What we need, as Alex Pollock and John Makin, both of the conservative American Enterprise Institute, argue, is a Reconstruction Finance Corporation that has the power to take over financial firms, sort out the solvent from the insolvent, close down some, merge others, and back those that are solvent. Sweden provides, as many have shown, a good example of how this can be done—with remarkably little cost to the taxpayer.
3. We must staunch the housing hemorrhaging.
Finally, more direct steps should be made to help forestall foreclosures and insure that housing prices don’t simply collapse. The Paulson bill did instruct the Treasury Department to take steps to renegotiate mortgages on the paper that the government purchases. But with many of the mortgages sliced and diced into securities, Treasury will still have difficulty getting much done. And the bill, in a testament to Wall Street’s clout, omits the fairest way to sort out the victims from the bounders: empowering bankruptcy courts to renegotiate mortgages to keep deserving homeowners in their homes and reduce the flood of foreclosures across the country.

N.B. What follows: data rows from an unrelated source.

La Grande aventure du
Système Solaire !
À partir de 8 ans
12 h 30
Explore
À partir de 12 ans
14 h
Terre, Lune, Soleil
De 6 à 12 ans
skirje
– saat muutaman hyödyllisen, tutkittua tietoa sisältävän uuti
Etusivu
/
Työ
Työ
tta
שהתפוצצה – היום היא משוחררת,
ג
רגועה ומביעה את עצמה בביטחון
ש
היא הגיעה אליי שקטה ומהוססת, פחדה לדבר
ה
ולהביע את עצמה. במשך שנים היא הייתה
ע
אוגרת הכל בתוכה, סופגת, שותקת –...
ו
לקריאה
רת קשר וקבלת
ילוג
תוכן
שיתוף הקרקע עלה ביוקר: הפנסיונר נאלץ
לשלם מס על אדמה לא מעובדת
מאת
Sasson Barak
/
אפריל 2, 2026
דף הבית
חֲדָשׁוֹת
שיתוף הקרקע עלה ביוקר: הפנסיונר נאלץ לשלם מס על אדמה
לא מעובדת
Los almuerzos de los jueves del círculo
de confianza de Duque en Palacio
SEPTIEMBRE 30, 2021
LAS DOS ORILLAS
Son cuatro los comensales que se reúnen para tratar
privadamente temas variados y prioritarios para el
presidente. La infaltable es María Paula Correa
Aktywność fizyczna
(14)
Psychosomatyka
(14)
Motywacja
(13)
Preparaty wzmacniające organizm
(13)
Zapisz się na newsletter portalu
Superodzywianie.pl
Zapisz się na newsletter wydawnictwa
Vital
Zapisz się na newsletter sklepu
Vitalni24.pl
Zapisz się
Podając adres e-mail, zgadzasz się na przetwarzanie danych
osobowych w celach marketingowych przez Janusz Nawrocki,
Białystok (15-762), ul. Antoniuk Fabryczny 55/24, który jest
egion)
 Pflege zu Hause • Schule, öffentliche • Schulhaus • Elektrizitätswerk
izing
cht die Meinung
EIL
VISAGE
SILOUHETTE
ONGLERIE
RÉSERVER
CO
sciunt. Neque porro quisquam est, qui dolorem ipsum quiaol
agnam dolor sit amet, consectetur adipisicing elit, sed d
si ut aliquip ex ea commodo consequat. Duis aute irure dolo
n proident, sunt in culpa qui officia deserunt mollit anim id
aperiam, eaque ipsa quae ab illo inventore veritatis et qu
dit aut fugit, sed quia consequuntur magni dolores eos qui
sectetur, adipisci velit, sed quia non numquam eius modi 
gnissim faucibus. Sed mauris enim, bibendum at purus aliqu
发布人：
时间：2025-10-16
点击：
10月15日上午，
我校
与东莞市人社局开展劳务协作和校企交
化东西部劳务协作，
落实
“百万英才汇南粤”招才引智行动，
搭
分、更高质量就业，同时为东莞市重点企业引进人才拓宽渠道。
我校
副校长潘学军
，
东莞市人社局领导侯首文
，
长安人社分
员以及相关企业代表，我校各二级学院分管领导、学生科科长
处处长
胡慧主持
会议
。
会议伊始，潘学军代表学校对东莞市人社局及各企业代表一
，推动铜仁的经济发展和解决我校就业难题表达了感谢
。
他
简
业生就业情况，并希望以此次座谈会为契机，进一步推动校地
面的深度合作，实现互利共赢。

The turmoil in Europe and the decline in the markets are being read as warning signs that delay will be costly. And Congress is likely to try to pass a version of the defeated bailout bill with cosmetic changes once more, lipstick on pigs being in vogue. But, in fact, the Paulson plan deserved to fail. It exemplifies the philosophy that got us in this mess—the assumption, as Sen. Barack Obama noted, “ if we give more and more to those with the most, prosperity will trickle down to everyone else,” while ignoring the reality that the pain is shooting up.
We need real investment to kick-start the economy. We need an independent agency with greater power to take over and sort out the financial community. And we need greater focus on staunching the hemorrhaging of housing values on Main Street, not the value of securitized exotica in Wall Street’s basements. Let’s start with a bold plan that can work and negotiate from there.